- PROBLEM -
Return the lines below that contain "step".
++++ MATERIAL SUPPLIED
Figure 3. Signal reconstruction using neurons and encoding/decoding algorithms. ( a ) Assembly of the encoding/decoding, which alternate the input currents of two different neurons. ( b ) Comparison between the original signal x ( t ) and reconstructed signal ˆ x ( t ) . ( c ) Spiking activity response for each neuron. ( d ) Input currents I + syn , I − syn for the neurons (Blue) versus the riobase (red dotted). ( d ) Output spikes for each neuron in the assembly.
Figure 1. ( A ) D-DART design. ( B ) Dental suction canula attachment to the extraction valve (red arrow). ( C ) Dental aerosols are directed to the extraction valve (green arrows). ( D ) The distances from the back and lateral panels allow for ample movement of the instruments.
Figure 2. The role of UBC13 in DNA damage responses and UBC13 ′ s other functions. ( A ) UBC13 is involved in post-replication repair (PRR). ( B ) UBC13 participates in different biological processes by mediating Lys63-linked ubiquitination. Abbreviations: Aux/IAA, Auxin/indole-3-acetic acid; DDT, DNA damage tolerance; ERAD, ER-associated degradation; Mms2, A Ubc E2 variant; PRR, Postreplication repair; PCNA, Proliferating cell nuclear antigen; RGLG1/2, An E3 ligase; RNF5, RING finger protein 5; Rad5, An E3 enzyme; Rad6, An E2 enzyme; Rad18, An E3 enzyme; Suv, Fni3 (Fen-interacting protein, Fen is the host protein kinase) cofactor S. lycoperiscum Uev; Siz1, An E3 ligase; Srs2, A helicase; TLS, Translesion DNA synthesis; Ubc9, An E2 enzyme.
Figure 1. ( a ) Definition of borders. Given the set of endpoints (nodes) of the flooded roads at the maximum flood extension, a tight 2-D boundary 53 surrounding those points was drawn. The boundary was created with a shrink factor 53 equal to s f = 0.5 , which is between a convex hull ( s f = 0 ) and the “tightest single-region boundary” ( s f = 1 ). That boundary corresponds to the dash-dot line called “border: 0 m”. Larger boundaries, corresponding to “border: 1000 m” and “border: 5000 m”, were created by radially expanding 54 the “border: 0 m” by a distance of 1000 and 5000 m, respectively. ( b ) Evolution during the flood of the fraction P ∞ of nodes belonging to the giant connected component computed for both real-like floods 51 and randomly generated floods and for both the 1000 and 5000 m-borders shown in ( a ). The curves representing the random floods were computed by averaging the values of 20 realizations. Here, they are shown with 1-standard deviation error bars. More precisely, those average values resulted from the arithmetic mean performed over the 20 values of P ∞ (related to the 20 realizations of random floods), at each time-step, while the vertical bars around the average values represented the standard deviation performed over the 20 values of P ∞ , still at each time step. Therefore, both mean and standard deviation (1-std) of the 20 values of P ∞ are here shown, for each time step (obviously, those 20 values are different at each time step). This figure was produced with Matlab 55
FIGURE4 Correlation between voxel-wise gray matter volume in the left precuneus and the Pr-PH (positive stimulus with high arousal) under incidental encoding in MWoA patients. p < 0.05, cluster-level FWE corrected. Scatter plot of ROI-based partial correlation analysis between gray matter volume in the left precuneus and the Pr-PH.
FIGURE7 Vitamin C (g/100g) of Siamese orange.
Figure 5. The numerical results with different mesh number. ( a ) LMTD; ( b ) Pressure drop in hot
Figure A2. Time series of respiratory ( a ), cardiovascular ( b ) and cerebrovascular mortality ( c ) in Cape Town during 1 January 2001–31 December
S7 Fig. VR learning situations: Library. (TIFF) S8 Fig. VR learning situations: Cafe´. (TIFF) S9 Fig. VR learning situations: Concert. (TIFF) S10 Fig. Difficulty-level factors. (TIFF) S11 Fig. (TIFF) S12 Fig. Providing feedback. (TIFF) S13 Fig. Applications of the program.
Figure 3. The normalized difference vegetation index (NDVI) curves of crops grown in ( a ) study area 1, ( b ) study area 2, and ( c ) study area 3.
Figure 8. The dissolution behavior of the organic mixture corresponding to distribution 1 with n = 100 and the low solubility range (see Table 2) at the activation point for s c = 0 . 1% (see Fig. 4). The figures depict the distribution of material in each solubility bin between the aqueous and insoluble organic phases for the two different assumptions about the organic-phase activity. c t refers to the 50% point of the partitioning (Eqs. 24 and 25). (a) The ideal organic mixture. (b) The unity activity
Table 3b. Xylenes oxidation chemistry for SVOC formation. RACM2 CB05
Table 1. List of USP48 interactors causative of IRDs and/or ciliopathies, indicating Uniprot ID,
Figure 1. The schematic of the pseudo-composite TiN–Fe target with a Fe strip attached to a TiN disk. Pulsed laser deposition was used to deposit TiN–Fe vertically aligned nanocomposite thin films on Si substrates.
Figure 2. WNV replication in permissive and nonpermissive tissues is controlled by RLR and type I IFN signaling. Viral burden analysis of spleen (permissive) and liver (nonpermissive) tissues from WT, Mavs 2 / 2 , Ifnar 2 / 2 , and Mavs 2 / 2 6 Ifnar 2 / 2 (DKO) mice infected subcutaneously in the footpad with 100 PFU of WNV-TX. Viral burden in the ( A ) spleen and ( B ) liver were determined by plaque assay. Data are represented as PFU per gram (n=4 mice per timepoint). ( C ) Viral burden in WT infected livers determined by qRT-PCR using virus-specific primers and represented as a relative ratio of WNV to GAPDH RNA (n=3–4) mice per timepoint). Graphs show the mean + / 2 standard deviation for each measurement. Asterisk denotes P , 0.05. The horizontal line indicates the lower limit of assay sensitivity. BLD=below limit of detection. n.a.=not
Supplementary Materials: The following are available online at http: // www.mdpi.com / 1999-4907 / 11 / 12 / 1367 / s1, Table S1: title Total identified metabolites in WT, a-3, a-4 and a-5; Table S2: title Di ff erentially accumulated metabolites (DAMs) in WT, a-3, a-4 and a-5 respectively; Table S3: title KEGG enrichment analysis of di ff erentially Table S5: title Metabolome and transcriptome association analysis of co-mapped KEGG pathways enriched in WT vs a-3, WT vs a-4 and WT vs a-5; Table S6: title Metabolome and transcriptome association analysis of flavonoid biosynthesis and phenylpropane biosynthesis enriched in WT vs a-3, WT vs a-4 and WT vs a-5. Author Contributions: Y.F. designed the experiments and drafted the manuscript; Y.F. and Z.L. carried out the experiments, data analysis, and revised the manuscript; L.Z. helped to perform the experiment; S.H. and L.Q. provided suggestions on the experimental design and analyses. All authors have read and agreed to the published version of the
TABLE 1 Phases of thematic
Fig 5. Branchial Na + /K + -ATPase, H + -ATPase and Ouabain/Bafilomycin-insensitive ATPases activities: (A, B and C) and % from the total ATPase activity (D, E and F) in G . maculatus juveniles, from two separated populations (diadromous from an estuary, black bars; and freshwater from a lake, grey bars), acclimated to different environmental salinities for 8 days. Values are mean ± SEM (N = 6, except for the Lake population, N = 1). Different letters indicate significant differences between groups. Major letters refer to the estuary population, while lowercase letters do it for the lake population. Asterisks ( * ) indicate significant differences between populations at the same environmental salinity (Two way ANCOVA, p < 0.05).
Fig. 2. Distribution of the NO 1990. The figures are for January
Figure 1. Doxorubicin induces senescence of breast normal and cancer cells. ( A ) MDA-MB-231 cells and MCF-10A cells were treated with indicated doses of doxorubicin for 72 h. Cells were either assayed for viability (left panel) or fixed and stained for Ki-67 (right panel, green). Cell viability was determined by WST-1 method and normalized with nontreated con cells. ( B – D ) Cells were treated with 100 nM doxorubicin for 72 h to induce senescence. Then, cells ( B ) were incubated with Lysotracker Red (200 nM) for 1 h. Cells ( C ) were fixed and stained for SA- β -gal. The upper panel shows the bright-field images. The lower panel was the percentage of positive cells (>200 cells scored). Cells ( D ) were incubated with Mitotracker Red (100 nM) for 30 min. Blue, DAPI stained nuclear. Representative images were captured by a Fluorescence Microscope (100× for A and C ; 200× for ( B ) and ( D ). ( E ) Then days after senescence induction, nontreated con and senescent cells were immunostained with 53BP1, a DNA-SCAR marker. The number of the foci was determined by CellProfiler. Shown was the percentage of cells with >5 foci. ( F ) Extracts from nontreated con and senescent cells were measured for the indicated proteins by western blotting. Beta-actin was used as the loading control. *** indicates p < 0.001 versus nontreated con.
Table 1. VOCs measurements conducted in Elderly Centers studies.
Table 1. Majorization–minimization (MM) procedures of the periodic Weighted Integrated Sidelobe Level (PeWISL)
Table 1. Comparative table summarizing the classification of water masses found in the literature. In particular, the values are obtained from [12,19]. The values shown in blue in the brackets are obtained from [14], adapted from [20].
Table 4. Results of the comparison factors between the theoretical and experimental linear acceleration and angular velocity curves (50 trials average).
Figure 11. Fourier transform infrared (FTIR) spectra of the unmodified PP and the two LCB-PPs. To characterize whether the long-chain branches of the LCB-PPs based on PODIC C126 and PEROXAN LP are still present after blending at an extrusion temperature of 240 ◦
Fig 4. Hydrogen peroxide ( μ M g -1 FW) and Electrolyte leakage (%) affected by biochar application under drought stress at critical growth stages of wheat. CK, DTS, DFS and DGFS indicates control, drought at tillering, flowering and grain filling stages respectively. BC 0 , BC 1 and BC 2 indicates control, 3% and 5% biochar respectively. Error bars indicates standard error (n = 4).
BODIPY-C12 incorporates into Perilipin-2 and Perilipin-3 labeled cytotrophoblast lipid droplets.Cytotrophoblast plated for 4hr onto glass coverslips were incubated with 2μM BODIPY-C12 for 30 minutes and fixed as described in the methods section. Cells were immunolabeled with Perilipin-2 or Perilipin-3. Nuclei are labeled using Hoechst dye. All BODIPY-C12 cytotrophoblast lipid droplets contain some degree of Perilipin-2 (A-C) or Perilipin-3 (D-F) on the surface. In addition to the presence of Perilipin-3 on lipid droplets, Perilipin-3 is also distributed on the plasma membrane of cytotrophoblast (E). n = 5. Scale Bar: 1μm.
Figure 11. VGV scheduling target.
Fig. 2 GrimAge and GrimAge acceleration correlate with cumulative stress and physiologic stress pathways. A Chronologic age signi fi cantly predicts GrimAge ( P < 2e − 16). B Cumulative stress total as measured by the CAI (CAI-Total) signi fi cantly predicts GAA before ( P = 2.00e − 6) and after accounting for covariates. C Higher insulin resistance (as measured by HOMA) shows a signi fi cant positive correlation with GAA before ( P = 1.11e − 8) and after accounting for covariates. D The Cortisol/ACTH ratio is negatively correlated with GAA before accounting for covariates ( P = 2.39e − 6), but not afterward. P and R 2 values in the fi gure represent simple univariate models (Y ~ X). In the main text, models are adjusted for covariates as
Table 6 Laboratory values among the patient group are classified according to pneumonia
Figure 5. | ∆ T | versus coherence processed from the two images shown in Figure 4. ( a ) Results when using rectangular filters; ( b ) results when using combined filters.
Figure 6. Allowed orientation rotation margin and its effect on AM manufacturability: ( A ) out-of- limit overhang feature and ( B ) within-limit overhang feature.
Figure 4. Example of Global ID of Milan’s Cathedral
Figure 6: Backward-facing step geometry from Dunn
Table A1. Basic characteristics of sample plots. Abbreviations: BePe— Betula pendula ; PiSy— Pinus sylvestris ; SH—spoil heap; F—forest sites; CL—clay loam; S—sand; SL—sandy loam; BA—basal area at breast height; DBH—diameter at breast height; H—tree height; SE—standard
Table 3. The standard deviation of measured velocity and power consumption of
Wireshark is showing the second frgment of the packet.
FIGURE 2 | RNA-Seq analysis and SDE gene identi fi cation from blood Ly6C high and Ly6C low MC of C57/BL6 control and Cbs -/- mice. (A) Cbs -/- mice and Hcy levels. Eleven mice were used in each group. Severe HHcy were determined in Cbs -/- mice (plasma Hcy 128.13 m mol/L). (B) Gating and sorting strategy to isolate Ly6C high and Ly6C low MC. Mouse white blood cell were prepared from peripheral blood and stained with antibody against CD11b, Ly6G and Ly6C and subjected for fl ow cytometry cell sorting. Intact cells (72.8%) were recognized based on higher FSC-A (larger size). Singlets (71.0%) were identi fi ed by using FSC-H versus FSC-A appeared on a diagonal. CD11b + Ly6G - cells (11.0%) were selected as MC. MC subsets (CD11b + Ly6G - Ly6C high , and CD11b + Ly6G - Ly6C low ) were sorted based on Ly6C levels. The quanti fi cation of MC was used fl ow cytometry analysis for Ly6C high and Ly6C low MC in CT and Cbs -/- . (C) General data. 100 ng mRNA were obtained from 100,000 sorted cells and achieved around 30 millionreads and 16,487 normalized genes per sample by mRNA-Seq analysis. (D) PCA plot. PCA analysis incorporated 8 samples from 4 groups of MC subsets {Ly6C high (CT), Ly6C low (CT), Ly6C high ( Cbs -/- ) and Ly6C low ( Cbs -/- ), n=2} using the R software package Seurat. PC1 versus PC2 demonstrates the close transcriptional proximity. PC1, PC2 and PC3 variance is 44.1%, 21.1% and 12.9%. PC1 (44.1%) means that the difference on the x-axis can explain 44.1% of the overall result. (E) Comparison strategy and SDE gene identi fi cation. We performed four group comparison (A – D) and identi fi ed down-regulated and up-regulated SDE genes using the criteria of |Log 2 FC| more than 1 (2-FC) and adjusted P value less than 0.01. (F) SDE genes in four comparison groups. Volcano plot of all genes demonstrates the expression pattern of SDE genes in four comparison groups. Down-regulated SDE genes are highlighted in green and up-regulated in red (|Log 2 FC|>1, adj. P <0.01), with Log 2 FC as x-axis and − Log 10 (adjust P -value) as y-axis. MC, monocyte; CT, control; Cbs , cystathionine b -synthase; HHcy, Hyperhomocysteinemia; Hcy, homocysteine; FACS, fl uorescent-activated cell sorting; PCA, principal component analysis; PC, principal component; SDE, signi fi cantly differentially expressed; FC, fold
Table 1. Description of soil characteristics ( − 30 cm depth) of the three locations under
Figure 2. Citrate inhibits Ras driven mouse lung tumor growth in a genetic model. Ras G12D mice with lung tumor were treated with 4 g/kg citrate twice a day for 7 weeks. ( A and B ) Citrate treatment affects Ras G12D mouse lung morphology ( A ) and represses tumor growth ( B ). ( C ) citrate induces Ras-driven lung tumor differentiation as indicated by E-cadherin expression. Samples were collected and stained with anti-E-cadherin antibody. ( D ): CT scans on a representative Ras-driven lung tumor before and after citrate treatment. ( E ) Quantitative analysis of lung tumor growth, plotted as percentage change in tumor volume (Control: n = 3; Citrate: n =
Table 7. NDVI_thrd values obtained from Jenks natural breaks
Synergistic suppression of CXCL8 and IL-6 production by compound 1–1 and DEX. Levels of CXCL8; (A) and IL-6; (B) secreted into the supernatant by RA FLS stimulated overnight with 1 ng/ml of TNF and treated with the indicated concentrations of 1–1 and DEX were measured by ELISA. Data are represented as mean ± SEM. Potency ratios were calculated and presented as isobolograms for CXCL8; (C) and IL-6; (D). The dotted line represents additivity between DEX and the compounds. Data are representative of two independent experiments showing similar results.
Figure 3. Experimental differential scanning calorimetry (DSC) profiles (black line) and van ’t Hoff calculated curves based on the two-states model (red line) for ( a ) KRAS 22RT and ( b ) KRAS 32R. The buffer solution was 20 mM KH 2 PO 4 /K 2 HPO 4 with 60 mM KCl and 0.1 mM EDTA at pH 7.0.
++++++++
- THE COMPLETED TASK -
Figure 1. ( a ) Definition of borders. Given the set of endpoints (nodes) of the flooded roads at the maximum flood extension, a tight 2-D boundary 53 surrounding those points was drawn. The boundary was created with a shrink factor 53 equal to s f = 0.5 , which is between a convex hull ( s f = 0 ) and the “tightest single-region boundary” ( s f = 1 ). That boundary corresponds to the dash-dot line called “border: 0 m”. Larger boundaries, corresponding to “border: 1000 m” and “border: 5000 m”, were created by radially expanding 54 the “border: 0 m” by a distance of 1000 and 5000 m, respectively. ( b ) Evolution during the flood of the fraction P ∞ of nodes belonging to the giant connected component computed for both real-like floods 51 and randomly generated floods and for both the 1000 and 5000 m-borders shown in ( a ). The curves representing the random floods were computed by averaging the values of 20 realizations. Here, they are shown with 1-standard deviation error bars. More precisely, those average values resulted from the arithmetic mean performed over the 20 values of P ∞ (related to the 20 realizations of random floods), at each time-step, while the vertical bars around the average values represented the standard deviation performed over the 20 values of P ∞ , still at each time step. Therefore, both mean and standard deviation (1-std) of the 20 values of P ∞ are here shown, for each time step (obviously, those 20 values are different at each time step). This figure was produced with Matlab 55
Figure 6: Backward-facing step geometry from Dunn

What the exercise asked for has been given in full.